Tenure on the Supreme Court and Judicial Philosophy
During Marshall’s tenure on the Supreme Court, he was a steadfast liberal, stressing the need for equitable and just treatment of the country’s minorities by the state and federal governments. He fought for affirmative action for minorities, held strong against the death penalty, and supported of a woman's right to choose if an abortion was appropriate for her.
Marshall’s approach, known as the “sliding scale,” took into account a wider variety of factors affecting equal protection and a larger number of groups whose equal protection rights were apparently being violated under federal and state laws. Marshall thus famously dissented in Dandrige v. Williams (1970), arguing that state limits on welfare payments should not be the same for all families because not all families are the same size; in San Antonio Independent School District v. Rodriguez (1973), arguing that school funding based on local property taxes unfairly limits the educational opportunities of students in poorer school districts; and Milliken v. Bradley (1974), arguing that preventing federal courts from ordering school desegregation between racially divided cities and suburbs amounts to an “emasculation of our constitutional guarantee of equal protection.”

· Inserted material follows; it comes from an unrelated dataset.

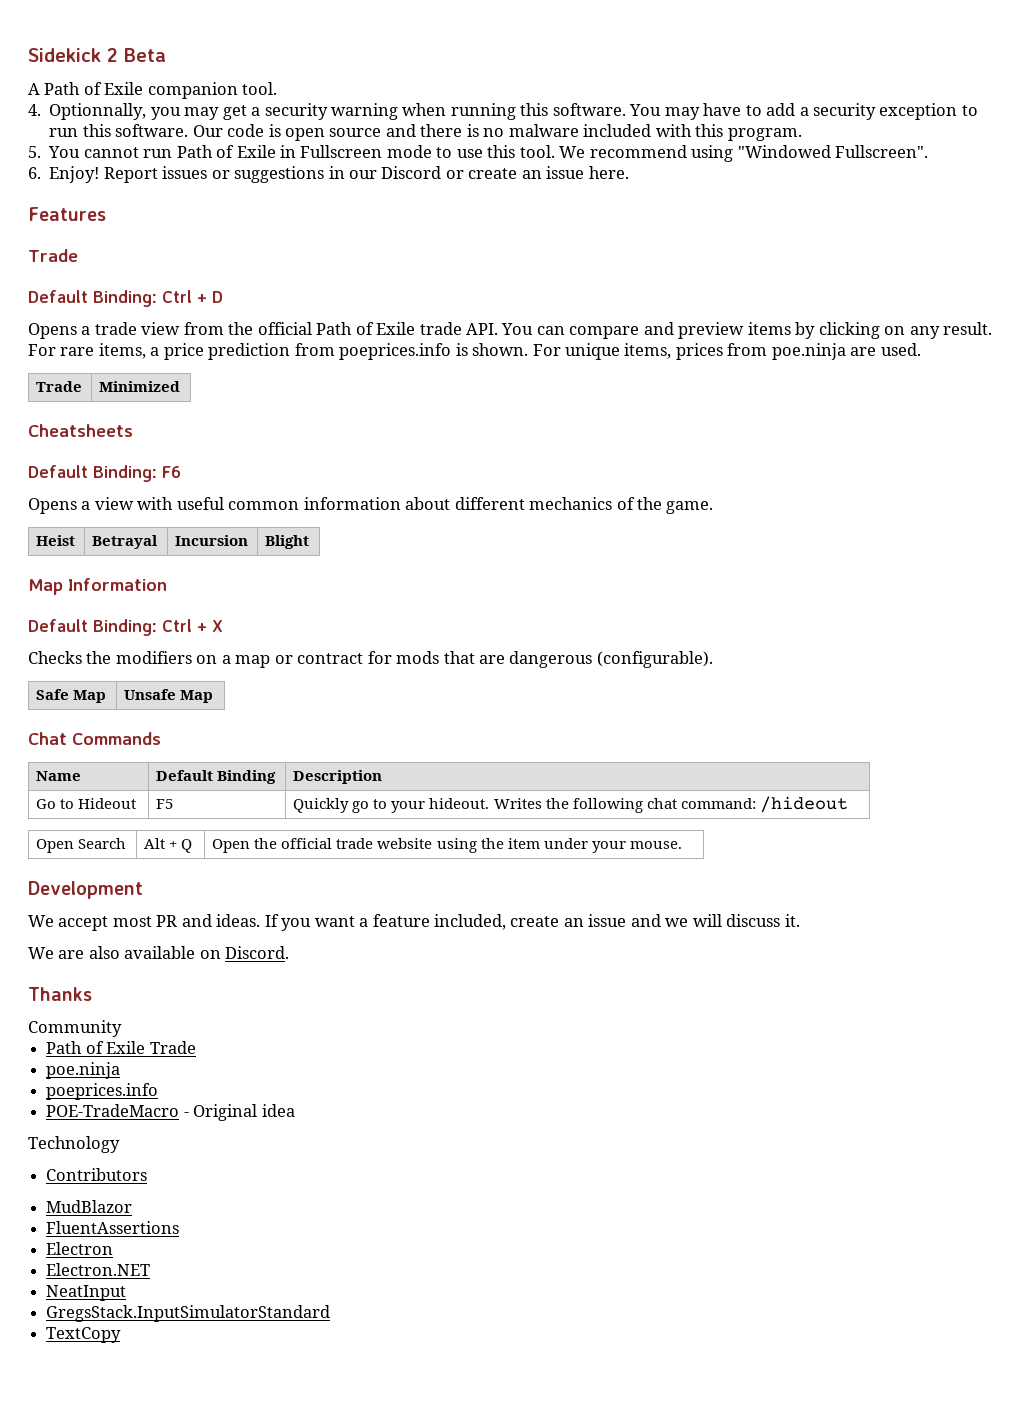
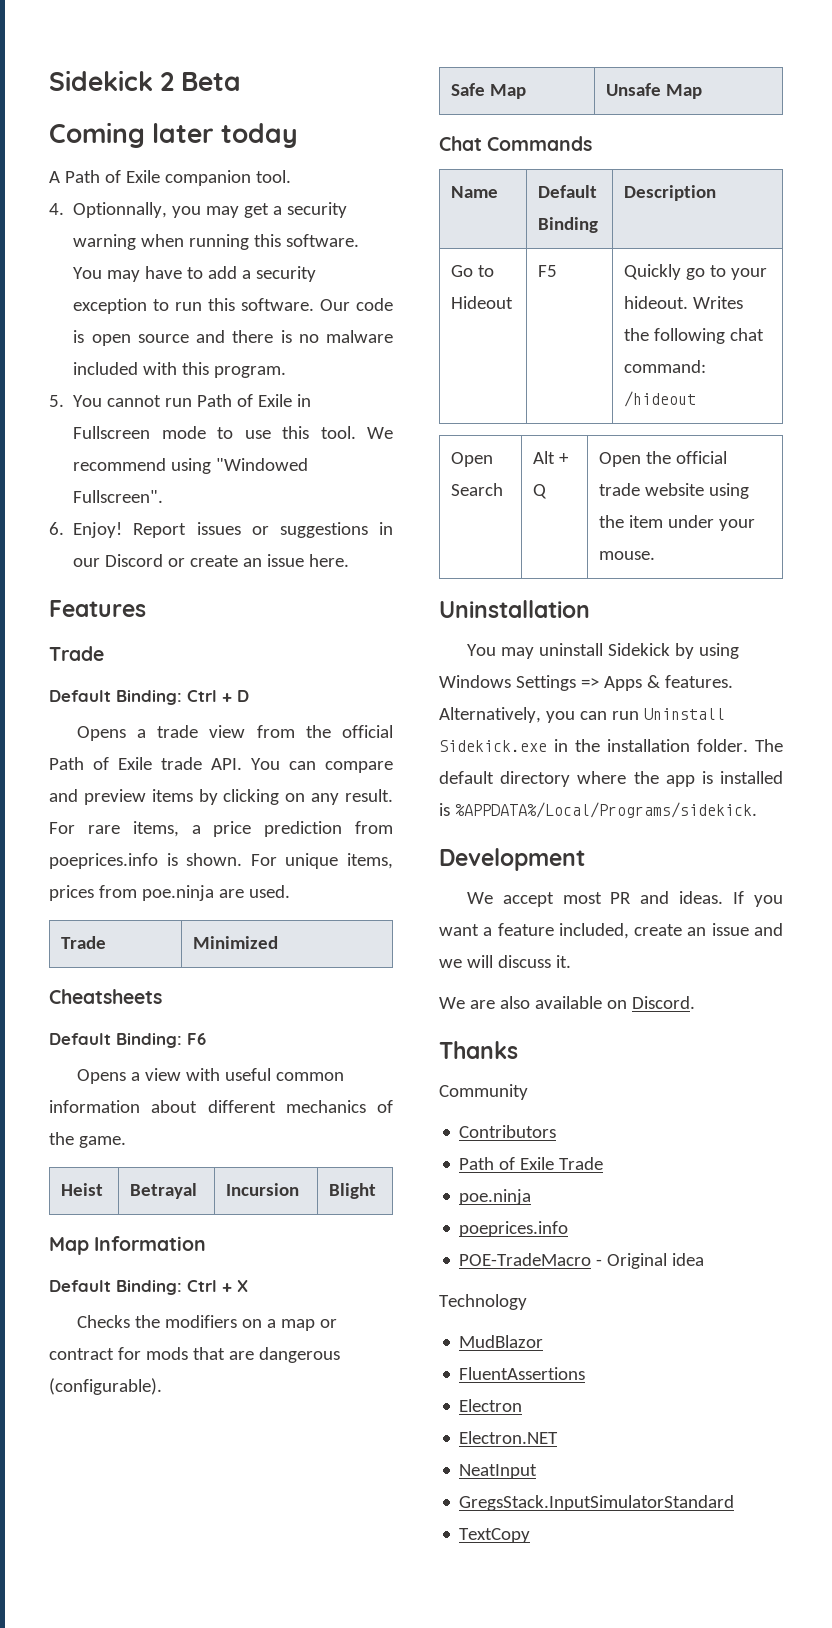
(166, 55) none -> [49,122,299,148] // Coming later today
(682, 845) none -> [439,600,590,618] [466,643,739,659] [439,675,733,691] [439,707,725,723] [439,739,783,752] [439,771,783,787] [439,802,757,818] // Uninstallation // You may uninstall Sidekick by using Windows Settings => Apps & features. Alternatively, you can run Uninstall Sidekick.exe in the installation folder. The default directory where the app is installed is %APPDATA%/Local/Programs/sidekick.
(122, 1028) none -> [459,1125,557,1138] // Contributors
[46,1168,148,1181] // Contributors -> (527, 1302) none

Marshall served on the Supreme Court as it underwent a period of major ideological change. In his early years on the bench, he fit comfortably among a liberal majority under the leadership of Chief Justice Earl Warren. As the years passed, however, many of his closest allies, including Warren, either retired or died in office, creating opportunities for Republican presidents to swing the pendulum of activism in a conservative direction. By the time he retired in 1991, he was known as “the Great Dissenter,” one of the last remaining liberal members of a Supreme Court dominated by a conservative majority.